While prices of small, portable units have remained fairly static, larger units have experienced more dramatic price declines of up to 25 per cent since the mid 1990s. Even as competition intensifies, the overall European ultrasound market is projected to grow annually by nearly 1.8 to 2 per cent.

Sales of advanced 3D and 4D imaging units have been lagging largely due to the pricing and cost issues. Uptake rates have been sluggish since they are expensive and relatively costly to use on a regular basis. Moreover, with divergent, country-specific reimbursement schemes prevailing across Europe, competitive pricing is likely to be a pre-requisite to encouraging adoption of high-end systems.

An additional factor to slow adoption of 3D and 4D imaging has been non-uniform guidelines for the safe use of ultrasound systems and varied training requirements across Europe. This is important as safety and ergonomic concerns are emerging as a key factor in the ultrasound modality market.

Indeed, high rates of work-related injuries to sonographers have prompted companies to design increasingly ergonomic and user-friendly ultrasound devices. For instance, the innovative integration of Bluetooth wireless technology with ultrasound devices has been in line with attempts to support a stress- and injury-free work environment.

The lack of a uniform, pan-European, standardised structure for ultrasound training has been compounded by inconsistent regulatory norms across countries. This has negatively impacted the quality of technical training and the level of professional competency. And with rising demand for faster, economical ultrasound exams, the dearth of skilled, trained and qualified sonographers is intensifying pressure on clinicians.

“Generally, specialists agree that enhanced imaging capabilities such as 3D or 4D require a different set of reading and interpreting skills from other modalities, with a possibly steep learning curve,” note Technical Insights Analysts Giridhar Rao and Kasturi Nadkarny from Frost & Sullivan. “Additionally, a comprehensive and standard terminology needs to be developed, which would help physicians describe what they see and communicate the same to patients.”

Despite the many challenges, innovative technologies are giving a fillip to market expansion. For instance, although still at the research state, a freehand 3D ultrasound device is likely to find enormous use in clinical surgery and radiotherapy.

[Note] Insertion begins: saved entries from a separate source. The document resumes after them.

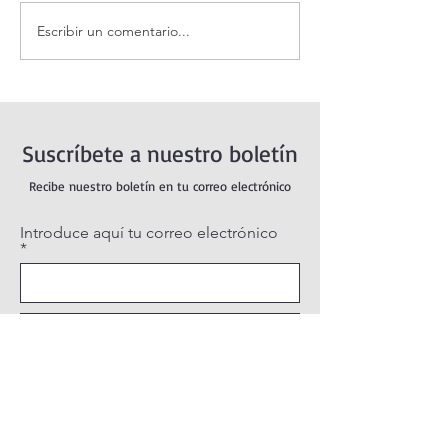
Escribir un comentario...
Evangelio de hoy Sábado 8
¿Es posible vivir
agosto 2026. Dios jamás
feliz?
nos abandona (Mt 17,14-20)
Suscríbete a nuestro boletín
Recibe nuestro boletín en tu correo electrónico
Introduce aquí tu correo electrónico
Suscribirse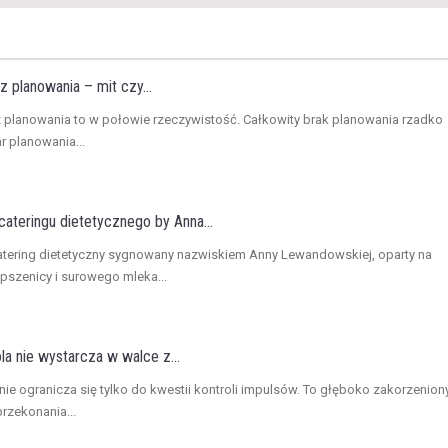
z planowania – mit czy...
z planowania to w połowie rzeczywistość. Całkowity brak planowania rzadko
ar planowania...
ateringu dietetycznego by Anna...
atering dietetyczny sygnowany nazwiskiem Anny Lewandowskiej, oparty na
 pszenicy i surowego mleka...
a nie wystarcza w walce z...
 nie ogranicza się tylko do kwestii kontroli impulsów. To głęboko zakorzenion
rzekonania...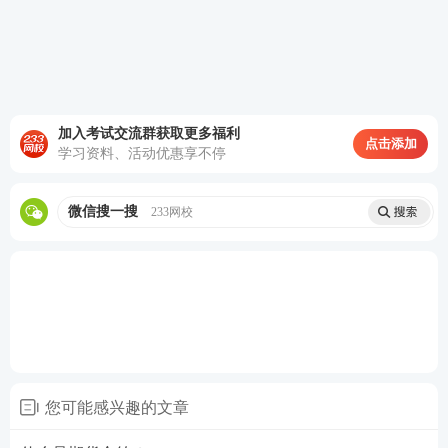
加入考试交流群获取更多福利
点击添加
学习资料、活动优惠享不停
微信搜一搜
233网校
您可能感兴趣的文章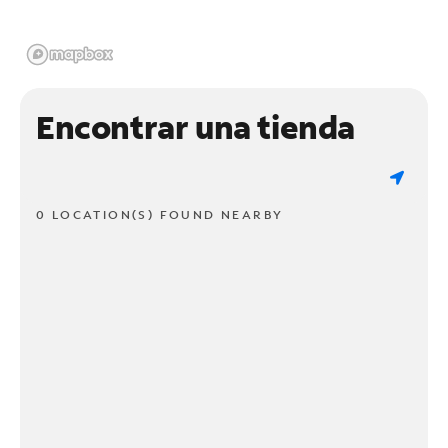
Encontrar una tienda
0 LOCATION(S) FOUND NEARBY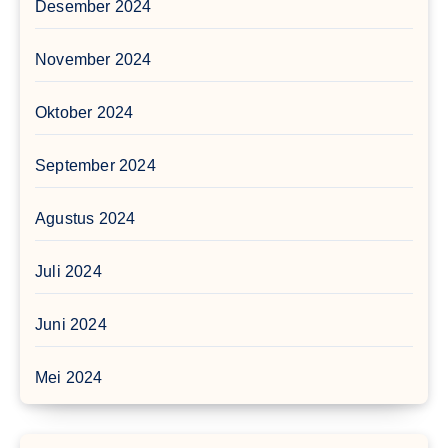
Desember 2024
November 2024
Oktober 2024
September 2024
Agustus 2024
Juli 2024
Juni 2024
Mei 2024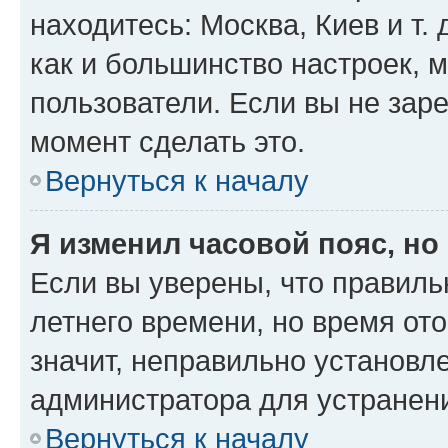
находитесь: Москва, Киев и т. 
как и большинство настроек, 
пользователи. Если вы не зар
момент сделать это.
Вернуться к началу
Я изменил часовой пояс, но
Если вы уверены, что правиль
летнего времени, но время от
значит, неправильно установл
администратора для устранен
Вернуться к началу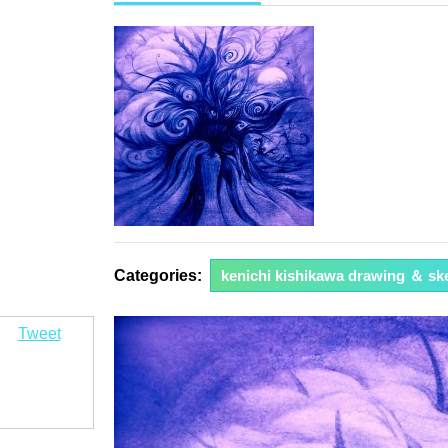
年
2
月
24
日
Categories:
kenichi kishikawa drawing ＆ sk
Tweet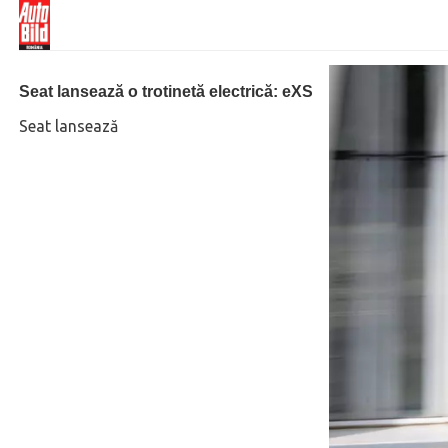
Seat lansează o trotinetă electrică: eXS
Seat lansează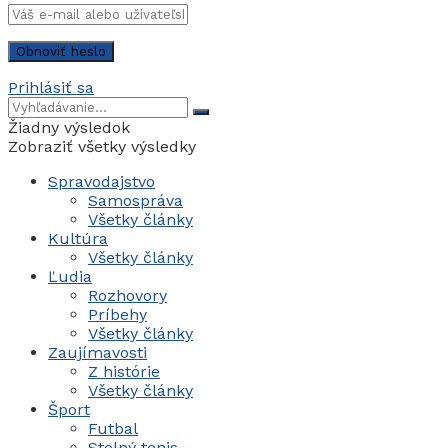
Prihlásiť sa
Žiadny výsledok
Zobraziť všetky výsledky
Spravodajstvo
Samospráva
Všetky články
Kultúra
Všetky články
Ľudia
Rozhovory
Príbehy
Všetky články
Zaujímavosti
Z histórie
Všetky články
Šport
Futbal
Stolný tenis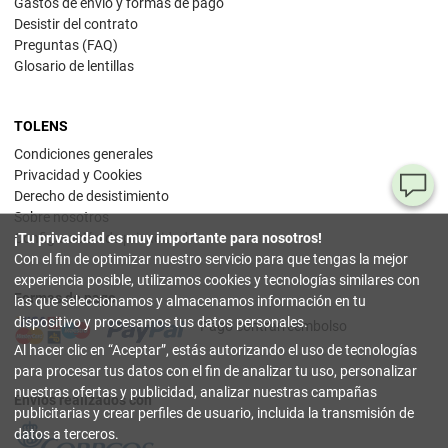
Gastos de envío y formas de pago
Desistir del contrato
Preguntas (FAQ)
Glosario de lentillas
TOLENS
Condiciones generales
Privacidad y Cookies
¿T
Derecho de desistimiento
Sobre nosotros
al
¡Tu privacidad es muy importante para nosotros!
Configuración de privacidad
pr
Con el fin de optimizar nuestro servicio para que tengas la mejor
experiencia posible, utilizamos cookies y tecnologías similares con
Formas de pago
90
las que seleccionamos y almacenamos información en tu
80
dispositivo y procesamos tus datos personales.
Pago contrarreembolso
32
Al hacer clic en
Aceptar
, estás autorizando el uso de tecnologías
(lun
a
para procesar tus datos con el fin de analizar tu uso, personalizar
vier
nuestras ofertas y publicidad, analizar nuestras campañas
9-18
Envíos realizados con
hor
publicitarias y crear perfiles de usuario, incluida la transmisión de
datos a terceros.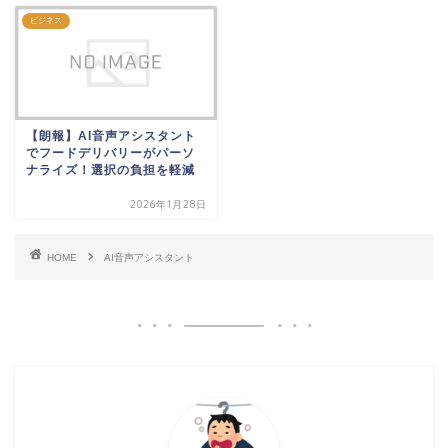
ビジネス
【朗報】AI音声アシスタント
でフードデリバリーがパーソ
ナライズ！選択の負担を軽減
2026年1月28日
HOME
AI音声アシスタント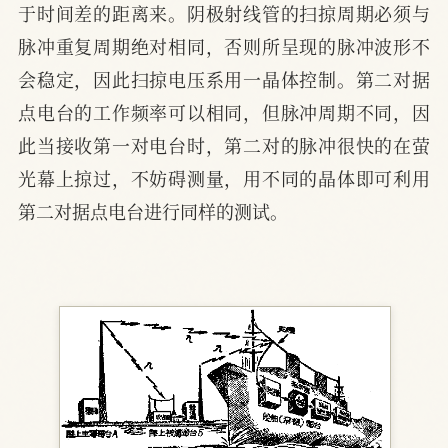
于时间差的距离来。阴极射线管的扫掠周期必须与
脉冲重复周期绝对相同，否则所呈现的脉冲波形不
会稳定，因此扫掠电压系用一晶体控制。第二对据
点电台的工作频率可以相同，但脉冲周期不同，因
此当接收第一对电台时，第二对的脉冲很快的在萤
光幕上掠过，不妨碍测量，用不同的晶体即可利用
第二对据点电台进行同样的测试。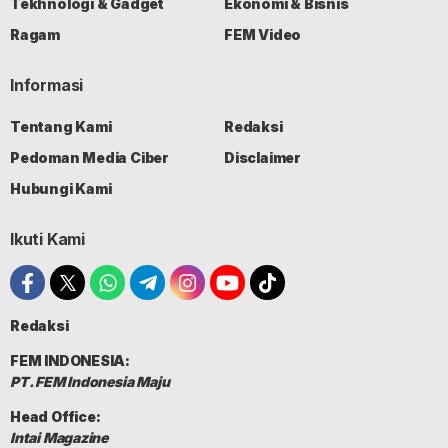
Tekhnologi & Gadget
Ekonomi & Bisnis
Ragam
FEM Video
Informasi
Tentang Kami
Redaksi
Pedoman Media Ciber
Disclaimer
Hubungi Kami
Ikuti Kami
Redaksi
FEM INDONESIA:
PT. FEM Indonesia Maju
Head Office:
Intai Magazine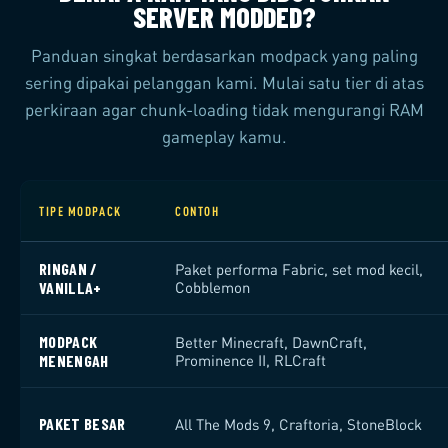
SERVER MODDED?
Panduan singkat berdasarkan modpack yang paling
sering dipakai pelanggan kami. Mulai satu tier di atas
perkiraan agar chunk-loading tidak mengurangi RAM
gameplay kamu.
TIPE MODPACK
CONTOH
RINGAN /
Paket performa Fabric, set mod kecil,
VANILLA+
Cobblemon
MODPACK
Better Minecraft, DawnCraft,
MENENGAH
Prominence II, RLCraft
PAKET BESAR
All The Mods 9, Craftoria, StoneBlock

Ongoing research into miniaturised, handheld ultrasound devices with the potential of being used for low-cost, first-stage screening for osteoporosis is likely to help make bone checkups a routine matter.

In terms of 2D ultrasound technologies, the development of a breast biopsy ‘phantom’ provides a hands-on training device for perfecting real-time biopsies involving ultrasound modality and accurate breast screening. A pioneering MRI-guided ultrasound therapy offers the prospect of avoiding myomectomy or hysterectomy while a unique porous piezoelectric ceramic is expected to double the sensitivity and resolution of ultrasound diagnostic equipment.

An intra-operative ultrasound imaging system that enables integration of very high quality 3D ultrasound and neuro navigation technology represents advances made in 3D ultrasound technologies. The development of a new diagnostic method that uses ultrasound to diagnose pathogenic diseases applicable to both obstetrics as well as gynaecology constitutes another milestone. A recently developed transvaginal ultrasound is projected to help determine a woman’s reproductive age.

Significant progress has been made in 4D ultrasound technologies, as well. These range from an ultrasound system that has the ability to impart maximum clarity and resolution to ultrasound images, thereby facilitating breast imaging to a new bladder scan that offers patients non-invasive treatment in terms of diagnosis and management of urinary outflow dysfunction. Other advances include a new technology that combines MRI and high intensity focused ultrasound (HIFU) for early diagnosis and treatment of breast cancer to a new technique that provides real-time images with finer details of the foetus enabling a comprehensive, prenatal health check-up of babies.